Characterization of the reaction products of 2'-deoxyguanosine and 1,2,3,4-diepoxybutane after acid hydrolysis: formation of novel guanine and pyrimidine adducts.

Abstract

1,2,3,4-diepoxybutane (DEB), an important in vivo metabolite of 1,3-butadiene (BD), is a potent mutagen and a known carcinogen. Recently, DEB has been shown to react with 2'-deoxyguanosine (dG) at 37 degrees C and pH 7.4 to yield a series of nucleoside adducts, resulting from alkylation at the 7-, 1-, and N(2)-positions of dG. In addition, adducts with fused ring systems are formed. In the present study, new adducts are characterized after DEB was allowed to react with dG at pH 7.4 and the reaction mixture was then subjected to acid hydrolysis.
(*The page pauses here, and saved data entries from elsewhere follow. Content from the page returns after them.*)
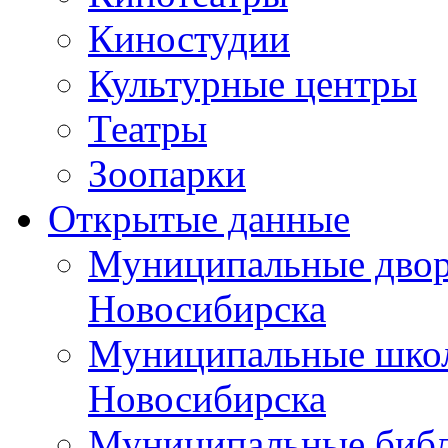
Киностудии
Культурные центры
Театры
Зоопарки
Открытые данные
Муниципальные двор
Новосибирска
Муниципальные школ
Новосибирска
Муниципальные библ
These adducts are 7-hydroxy-6-hydroxymethyl-5,6,7,8-tetrahydropyrimido[1,2-a]purin-10(1H)one (H2), 2-amino-1-(4-chloro-2,3-dihydroxybutyl)-1,7-dihydro-6H-purin-6-one (H4), 2-amino-1-(2,3,4-trihydroxybutyl)-1,7-dihydro-6H-purin-6-one (H1'/H5'), 7,8-dihydroxy-1,5,6,7,8,9-hexahydro-1,3-diazepino[1,2-a]purin-11(11H)one (H2'), and 5-(3,4-dihydroxy-1-pyrrolidinyl)-2,6-diamino-4(3H)pyrimidinone (H3'). The previously characterized guanine adducts, 2-amino-7-(3-chloro-2,4-dihydroxybutyl)-1,7-dihydro-6H-purin-6-one (H3) and 2-amino-7-(2,3,4-trihydroxybutyl)-1,7-dihydro-6H-purin-6-one (H4'), were also detected. Acid hydrolysis of purified dG-DEB adducts confirmed that H2, H3/H4', H2', and H4/H1'/H5' are the hydrolysis products of N-(2-hydroxy-1-oxiranylethyl)-2'-deoxyguanosine (P4-1 and P4-2), 6-oxo-2-amino-9-(2-deoxy-beta-d-erythro-pentofuranosyl)-7-(2-hydroxy-2-oxiranylethyl)-6,9-dihydro-1H-purinium ion (P5 and P5'), 7,8-dihydroxy-3-(2-deoxy-beta-d-erythro-pentofuranosyl)-3,5,6,7,8,9-hexahydro-1,3-diazepino[1,2-a]purin-11(11H)one (P6), and 1-(2-hydroxy-2-oxiranylethyl)-2'-deoxyguanosine (P8 and P9), respectively. On the other hand, the novel pyrimidine adduct H3' is formed by the decomposition of P5 and P5' during the incubation and hydrolysis. These results may facilitate the development of useful biomarkers of exposure to DEB and its precursor BD.